(Texto transcrito das páginas)
● ● ● ● ● ● ●

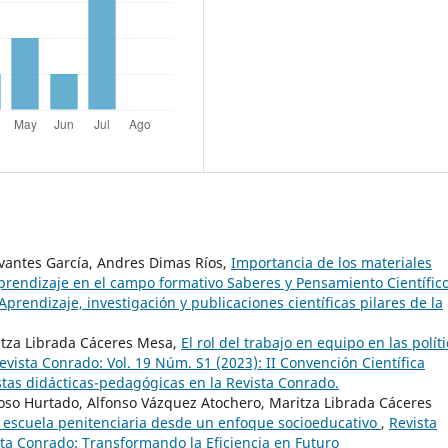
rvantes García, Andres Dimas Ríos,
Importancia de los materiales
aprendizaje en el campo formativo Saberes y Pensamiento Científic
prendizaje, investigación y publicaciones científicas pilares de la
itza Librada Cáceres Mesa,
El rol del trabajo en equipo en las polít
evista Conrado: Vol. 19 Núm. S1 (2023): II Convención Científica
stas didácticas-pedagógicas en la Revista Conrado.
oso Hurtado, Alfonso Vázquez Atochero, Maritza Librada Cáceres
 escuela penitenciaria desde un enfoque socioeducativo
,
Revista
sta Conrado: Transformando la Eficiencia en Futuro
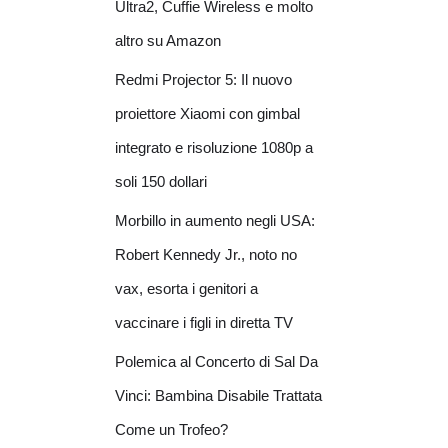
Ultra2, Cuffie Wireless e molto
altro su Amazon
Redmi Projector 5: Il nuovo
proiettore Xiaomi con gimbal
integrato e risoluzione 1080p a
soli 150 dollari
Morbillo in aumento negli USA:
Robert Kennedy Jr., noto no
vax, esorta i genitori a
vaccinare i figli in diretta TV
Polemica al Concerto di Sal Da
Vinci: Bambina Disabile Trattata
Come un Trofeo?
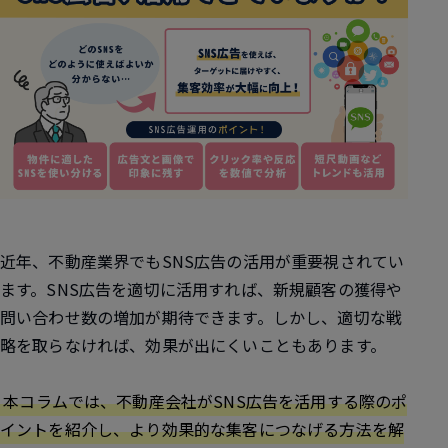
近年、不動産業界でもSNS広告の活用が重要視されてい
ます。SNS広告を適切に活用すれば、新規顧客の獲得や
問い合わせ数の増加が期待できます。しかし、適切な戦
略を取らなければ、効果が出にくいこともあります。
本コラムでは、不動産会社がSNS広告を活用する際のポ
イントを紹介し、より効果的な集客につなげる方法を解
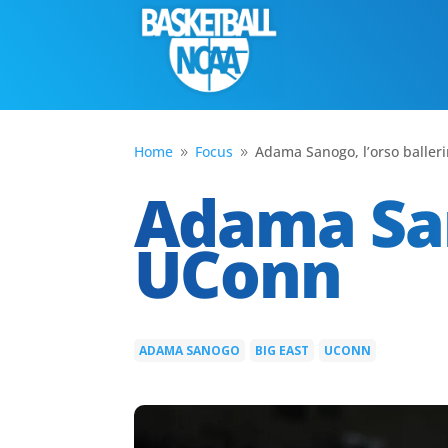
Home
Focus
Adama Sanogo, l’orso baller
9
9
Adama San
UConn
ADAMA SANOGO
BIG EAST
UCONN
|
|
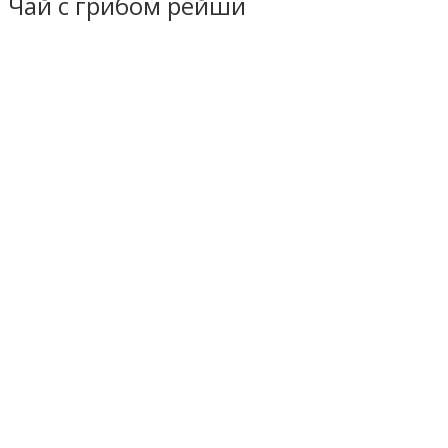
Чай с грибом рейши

● ● ● ● ● ● ●

* [ORDEM DE SERVIÇO]:
Copie todas as linhas dos registros sem qualquer alteração, deixando as imagens de fora da resposta.

* [ÁREA DE RESPOSTA]:
rvantes García, Andres Dimas Ríos,
Importancia de los materiales
aprendizaje en el campo formativo Saberes y Pensamiento Científic
prendizaje, investigación y publicaciones científicas pilares de la
itza Librada Cáceres Mesa,
El rol del trabajo en equipo en las polít
evista Conrado: Vol. 19 Núm. S1 (2023): II Convención Científica
stas didácticas-pedagógicas en la Revista Conrado.
oso Hurtado, Alfonso Vázquez Atochero, Maritza Librada Cáceres
 escuela penitenciaria desde un enfoque socioeducativo
,
Revista
sta Conrado: Transformando la Eficiencia en Futuro
Ultra2, Cuffie Wireless e molto
altro su Amazon
Redmi Projector 5: Il nuovo
proiettore Xiaomi con gimbal
integrato e risoluzione 1080p a
soli 150 dollari
Morbillo in aumento negli USA:
Robert Kennedy Jr., noto no
vax, esorta i genitori a
vaccinare i figli in diretta TV
Polemica al Concerto di Sal Da
Vinci: Bambina Disabile Trattata
Come un Trofeo?
近年、不動産業界でもSNS広告の活用が重要視されてい
ます。SNS広告を適切に活用すれば、新規顧客の獲得や
問い合わせ数の増加が期待できます。しかし、適切な戦
略を取らなければ、効果が出にくいこともあります。
本コラムでは、不動産会社がSNS広告を活用する際のポ
イントを紹介し、より効果的な集客につなげる方法を解
Home
Focus
Adama Sanogo, l’orso baller
9
9
Adama San
UConn
ADAMA SANOGO
BIG EAST
UCONN
|
|
Чай с грибом рейши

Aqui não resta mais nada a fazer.